Our CTO, Toan Nguyen Huy, and AI engineers recently attended Vietnam Manufacturing Expo(VME 2025) & Vietnam-Japan Supporting Industries Exhibition 2025 in Hanoi, one of the largest manufacturing exhibitions in the region. The event welcomed over 2,400 participants from across countries and brought together around 200 brands showcasing the latest in machines, tools, and smart technology.

The team joined hundreds of other professionals in business-matching meetings and had in-depth conversations about the future of the industry with leaders and innovators. It gave a good view of how AI in manufacturing has evolved and what still needs to happen.
Outstanding Displays in Manufacturing and Automation
The show floor was packed with mechanical tools, CNC machines, robotic arms, and smart automation systems. Around 20% of the booths featured AI-related applications. Most of them focused on:
- Visual inspection
- Jig replacement automation
- Pick-and-place robots
- CNC machine optimization
While there was a lot of impressive tech on display, it was also clear that AI adoption in the sector is still in its early stages.

Observed Adoption of AI in Manufacturing: Early-Stage Integration with Growth Potential
At VME 2025, the team observed that around 20% of booths featured some form of AI application. Most of these were found in areas like visual inspection, pick-and-place robotics, CNC machines, and jig replacement automation.

While the event brought together hundreds of exhibitors across manufacturing and automation, AI was still a limited presence, focusing on a few applications:
- Primary use case: Quality Assurance (QA)
AI tools were predominantly used for visual inspection. These tools identify where defects occur but do not provide explanations for their causes, limiting their effectiveness for process optimization and root cause analysis.
- Technology scope: Basic AI methods
Implementations primarily employed computer vision or time-series analysis, with limited integration into broader production processes. Process-level AI capable of analyzing production logic or machine behavior was not evident. CK-and-place robotics, CNC machines, and jig replacement automation.
- Diagnostic capability gap
Many factories continue to rely on trial-and-error approaches to resolve production issues, indicating a lack of accessible diagnostic AI solutions.
- Distinction between robotics and intelligent automation
Although robotic arms were present, they generally lacked integration with intelligent control systems, suggesting that automation has not yet fully evolved into smart automation.
It can be observed that AI hasn’t been deeply embedded into factory workflows. Only a few vendors offered AI-enabled solutions for industrial machinery, suggesting that the field is still open for development.
This reflects a broader trend: the manufacturing sector is interested in AI, but practical, scalable adoption is still early.
Current Challenges in AI Adoption
Several key gaps are holding back the progress of effective AI deployment in manufacturing environments:
- Hardware limitations
Many production machines lack the computational capacity to support local AI model inference. While data is often collected, it is typically used only for basic monitoring rather than real-time decision-making.
- On-premise infrastructure constraints
A strong preference for on-premise solutions persists across the industry. However, limited GPU availability and insufficient AI-ready infrastructure present significant barriers to adoption.
- Manual operations in time and resource management
Core operational tasks such as shift scheduling and machine runtime management are still predominantly handled manually. While automation could enhance efficiency, AI applications in this area remain underdeveloped.
- Edge AI trade-offs
Deploying AI at the edge frequently requires compromises between model complexity and execution speed, posing ongoing challenges to achieve both accuracy and responsiveness.
Production optimization, in particular, remains a highly underutilized application of AI. In other words, there is clear demand, but execution remains difficult due to these foundational constraints.

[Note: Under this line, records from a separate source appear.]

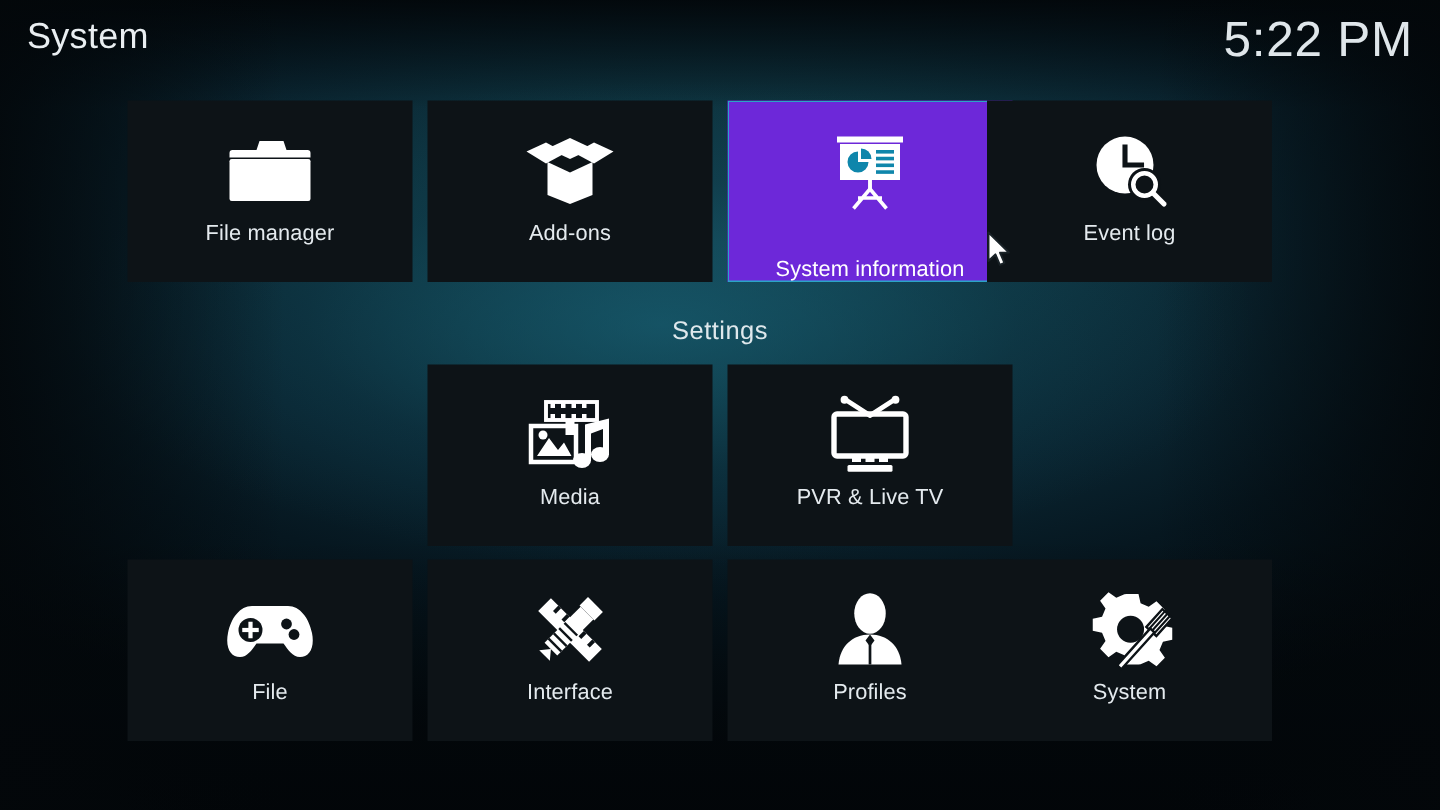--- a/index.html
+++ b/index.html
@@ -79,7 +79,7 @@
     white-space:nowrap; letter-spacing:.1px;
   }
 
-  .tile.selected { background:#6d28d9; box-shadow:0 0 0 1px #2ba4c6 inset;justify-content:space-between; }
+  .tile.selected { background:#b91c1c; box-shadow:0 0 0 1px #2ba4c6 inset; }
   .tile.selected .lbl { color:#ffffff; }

Opportunities for Applied AI with Verysell AI
At Verysell AI, we’re approaching these challenges in two main ways.
- Computer vision tools that address immediate QA needs, such as defect detection, quality control, safety monitoring, and worker movement analysis. These are modular and can be adapted to various production environments.
- LLMs (large language models) in manufacturing contexts can support internal knowledge retrieval, assist with maintenance documentation, and streamline operator instructions. Our 10-week product-ready program helps factories experiment with this approach in a controlled, low-risk way.
- Ready-made solutions like our customer service chatbot can be integrated into customer-facing or admin-heavy environments.
Looking ahead, we’re also investing in physical AI, focusing on the future of robotics and precision manufacturing, where we believe intelligence and automation will converge more deeply.
Looking Ahead: From Proof-of-Concept to Production
VME 2025 made one thing clear: AI in manufacturing is moving forward, but slowly. As manufacturers explore AI across their operations, the shift from experimentation to execution is becoming critical.
The road ahead calls for tighter collaboration between AI providers and industrial teams, leaner infrastructure demands, and a focus on delivering clear business value. At Verysell AI, we’re committed to helping manufacturers cross the gap: turning AI ambition into real-world impact.